FRAGMENTO SELECCIONADO:
= = =
Los acontecimientos relatados en el libro de Job ocurrieron, con toda probabilidad, en tiempos de los patriarcas, antes de que Israel fuera una nación y mucho antes de que la Ley fuera dada. Siglos después, el apóstol Pedro diría: “Dios no hace acepción de personas, sino que en toda nación se agrada del que le teme y hace justicia” (Hch. 10:34-35).
Job era un hombre inmensamente rico que vivía en la tierra de Uz, una región al este de Canaán, posteriormente asociada con Esaú y conocida como Edom. Dios mismo lo elogió delante de Satanás, el acusador de los hermanos, llamándolo “mi siervo”, y destacando su piedad e integridad.
Un detalle a menudo pasado por alto es el ejemplo de los hijos de Job como hermanos mayores. El salmista exclama: “¡Mirad cuán bueno y cuán delicioso es habitar los hermanos juntos en armonía!” (Sal. 133:1). La vida familiar de Job se caracterizaba por la comunión: cada uno de los siete hijos tenía su propia casa y mostraban hospitalidad. Organizaban banquetes en días especiales –probablemente cumpleaños– y siempre invitaban a sus hermanas.
= = =
LOS DATOS:
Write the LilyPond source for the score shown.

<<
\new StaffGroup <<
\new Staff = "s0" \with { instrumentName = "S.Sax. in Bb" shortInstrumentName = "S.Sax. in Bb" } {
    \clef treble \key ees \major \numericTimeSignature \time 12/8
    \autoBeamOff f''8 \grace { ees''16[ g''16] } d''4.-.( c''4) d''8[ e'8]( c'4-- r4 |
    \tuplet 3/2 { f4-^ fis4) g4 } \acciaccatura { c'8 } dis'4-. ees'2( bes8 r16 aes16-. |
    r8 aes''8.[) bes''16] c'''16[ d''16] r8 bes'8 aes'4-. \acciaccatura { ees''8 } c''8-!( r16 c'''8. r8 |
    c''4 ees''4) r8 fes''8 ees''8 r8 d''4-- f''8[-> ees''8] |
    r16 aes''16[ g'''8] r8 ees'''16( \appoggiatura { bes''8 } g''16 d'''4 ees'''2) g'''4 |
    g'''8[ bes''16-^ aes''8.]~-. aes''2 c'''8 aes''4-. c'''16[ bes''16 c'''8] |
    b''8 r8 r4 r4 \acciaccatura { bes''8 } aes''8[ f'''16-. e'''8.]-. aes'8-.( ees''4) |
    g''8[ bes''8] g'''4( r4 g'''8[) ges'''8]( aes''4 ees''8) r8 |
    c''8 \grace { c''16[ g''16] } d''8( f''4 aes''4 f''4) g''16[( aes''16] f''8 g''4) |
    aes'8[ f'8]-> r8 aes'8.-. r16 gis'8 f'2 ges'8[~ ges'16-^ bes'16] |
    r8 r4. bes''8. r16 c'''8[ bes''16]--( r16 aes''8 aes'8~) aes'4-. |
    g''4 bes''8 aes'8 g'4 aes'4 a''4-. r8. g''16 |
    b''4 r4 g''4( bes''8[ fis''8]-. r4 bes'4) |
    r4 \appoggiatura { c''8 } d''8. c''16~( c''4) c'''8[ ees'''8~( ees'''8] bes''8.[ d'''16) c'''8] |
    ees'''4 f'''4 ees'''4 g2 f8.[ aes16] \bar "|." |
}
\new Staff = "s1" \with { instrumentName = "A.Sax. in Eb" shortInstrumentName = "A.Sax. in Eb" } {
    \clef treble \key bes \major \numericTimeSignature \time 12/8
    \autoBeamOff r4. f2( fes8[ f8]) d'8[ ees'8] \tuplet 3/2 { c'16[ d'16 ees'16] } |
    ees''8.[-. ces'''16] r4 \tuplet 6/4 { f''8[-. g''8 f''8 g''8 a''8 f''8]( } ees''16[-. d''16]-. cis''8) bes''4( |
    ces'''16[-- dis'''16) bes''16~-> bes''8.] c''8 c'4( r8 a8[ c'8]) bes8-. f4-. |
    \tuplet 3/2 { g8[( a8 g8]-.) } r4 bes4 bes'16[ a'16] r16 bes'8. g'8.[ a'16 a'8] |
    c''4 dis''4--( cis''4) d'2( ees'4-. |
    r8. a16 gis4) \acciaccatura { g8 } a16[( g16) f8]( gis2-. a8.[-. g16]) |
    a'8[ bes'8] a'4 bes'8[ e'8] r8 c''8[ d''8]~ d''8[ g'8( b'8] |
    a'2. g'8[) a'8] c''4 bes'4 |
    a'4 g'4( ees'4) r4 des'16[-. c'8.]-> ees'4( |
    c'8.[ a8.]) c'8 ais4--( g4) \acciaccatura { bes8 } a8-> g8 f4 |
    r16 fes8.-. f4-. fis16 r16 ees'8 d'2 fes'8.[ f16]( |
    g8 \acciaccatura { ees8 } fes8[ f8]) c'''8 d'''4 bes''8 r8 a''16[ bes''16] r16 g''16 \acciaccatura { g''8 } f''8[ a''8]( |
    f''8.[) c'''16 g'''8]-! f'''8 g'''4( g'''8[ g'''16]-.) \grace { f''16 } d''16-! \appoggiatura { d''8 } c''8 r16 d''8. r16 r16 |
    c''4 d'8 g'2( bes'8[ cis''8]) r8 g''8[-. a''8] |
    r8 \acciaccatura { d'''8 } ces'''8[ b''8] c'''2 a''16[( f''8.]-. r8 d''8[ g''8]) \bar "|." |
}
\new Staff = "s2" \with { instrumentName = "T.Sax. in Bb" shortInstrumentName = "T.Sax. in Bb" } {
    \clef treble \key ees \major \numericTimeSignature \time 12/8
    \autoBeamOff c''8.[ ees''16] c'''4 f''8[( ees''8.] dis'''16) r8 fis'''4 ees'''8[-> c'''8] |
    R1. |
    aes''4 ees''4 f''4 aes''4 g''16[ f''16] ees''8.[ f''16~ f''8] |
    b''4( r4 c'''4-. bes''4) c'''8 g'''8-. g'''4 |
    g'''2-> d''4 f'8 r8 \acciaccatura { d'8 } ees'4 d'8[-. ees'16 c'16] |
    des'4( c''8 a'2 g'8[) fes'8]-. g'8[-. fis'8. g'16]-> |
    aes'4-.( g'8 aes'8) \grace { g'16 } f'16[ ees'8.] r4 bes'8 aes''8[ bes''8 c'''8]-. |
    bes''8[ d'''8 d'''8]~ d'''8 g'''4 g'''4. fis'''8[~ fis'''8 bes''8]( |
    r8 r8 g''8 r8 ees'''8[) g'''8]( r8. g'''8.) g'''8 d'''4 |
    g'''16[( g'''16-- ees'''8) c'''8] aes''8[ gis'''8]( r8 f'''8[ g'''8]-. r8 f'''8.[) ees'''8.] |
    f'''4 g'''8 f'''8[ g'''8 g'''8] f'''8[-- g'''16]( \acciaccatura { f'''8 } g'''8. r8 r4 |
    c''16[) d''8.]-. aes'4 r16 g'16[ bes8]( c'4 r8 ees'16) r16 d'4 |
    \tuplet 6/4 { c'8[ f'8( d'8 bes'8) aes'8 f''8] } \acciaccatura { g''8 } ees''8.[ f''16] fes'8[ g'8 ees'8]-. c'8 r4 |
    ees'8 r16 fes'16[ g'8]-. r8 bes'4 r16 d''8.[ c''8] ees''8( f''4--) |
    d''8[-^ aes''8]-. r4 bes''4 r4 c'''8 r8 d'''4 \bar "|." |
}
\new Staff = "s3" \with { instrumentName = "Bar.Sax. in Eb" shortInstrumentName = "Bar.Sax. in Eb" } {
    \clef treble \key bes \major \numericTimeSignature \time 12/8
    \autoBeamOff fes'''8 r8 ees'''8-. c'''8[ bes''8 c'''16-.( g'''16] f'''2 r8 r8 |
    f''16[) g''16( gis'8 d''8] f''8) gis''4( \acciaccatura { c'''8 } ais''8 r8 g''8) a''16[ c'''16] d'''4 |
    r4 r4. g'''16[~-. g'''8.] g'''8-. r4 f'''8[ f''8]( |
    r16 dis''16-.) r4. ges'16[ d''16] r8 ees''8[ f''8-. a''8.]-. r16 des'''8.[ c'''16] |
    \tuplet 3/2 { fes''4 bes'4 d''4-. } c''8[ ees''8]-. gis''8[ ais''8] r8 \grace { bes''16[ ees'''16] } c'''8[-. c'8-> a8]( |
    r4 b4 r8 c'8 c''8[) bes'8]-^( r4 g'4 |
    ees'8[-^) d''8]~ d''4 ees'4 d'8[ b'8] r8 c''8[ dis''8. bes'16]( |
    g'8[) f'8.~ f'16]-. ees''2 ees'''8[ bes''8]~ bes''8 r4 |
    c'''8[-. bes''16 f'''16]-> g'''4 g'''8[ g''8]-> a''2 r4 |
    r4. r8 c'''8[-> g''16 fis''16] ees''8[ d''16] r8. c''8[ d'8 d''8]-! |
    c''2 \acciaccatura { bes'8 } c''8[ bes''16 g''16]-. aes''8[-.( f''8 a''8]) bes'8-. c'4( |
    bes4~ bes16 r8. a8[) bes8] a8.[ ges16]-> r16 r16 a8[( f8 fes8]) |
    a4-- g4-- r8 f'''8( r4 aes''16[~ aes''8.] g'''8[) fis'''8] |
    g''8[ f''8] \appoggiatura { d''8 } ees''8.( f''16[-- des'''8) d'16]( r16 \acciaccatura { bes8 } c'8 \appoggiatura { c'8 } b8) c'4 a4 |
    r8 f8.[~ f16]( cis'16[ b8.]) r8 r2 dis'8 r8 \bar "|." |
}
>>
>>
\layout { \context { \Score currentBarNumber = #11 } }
= = =
TAREAS:
1 - Indica si cada afirmación coincide con el texto sobre Job. Responde sí o no y cita las palabras exactas del texto que lo deciden: (a) Job vivía en la tierra de Uz. (b) Los siete hijos de Job vivían todos en una misma casa. (c) Los hijos de Job no invitaban a sus hermanas a los banquetes.
2 - Continúa el texto sobre Job a partir de su última frase.

RESPUESTAS ESPERADAS:
1 -
(a) Sí: "vivía en la tierra de Uz, una región al este de Canaán".
(b) No: "cada uno de los siete hijos tenía su propia casa".
(c) No: "siempre invitaban a sus hermanas".

2 -
Job, por su parte, no se entrometía ni acusaba a sus hijos. Más bien, manifestaba un profundo cuidado espiritual por ellos: después de los días de fiesta, ofrecía holocaustos en su favor, diciendo: “Quizá habrán pecado” (v. 5). ¿Amamos así a nuestros hijos? ¿Confiamos en ellos? ¿Oramos por ellos regularmente, pensando en sus actividades y preocupaciones? Hagámoslo con regularidad, con fe, no solo cuando hay problemas.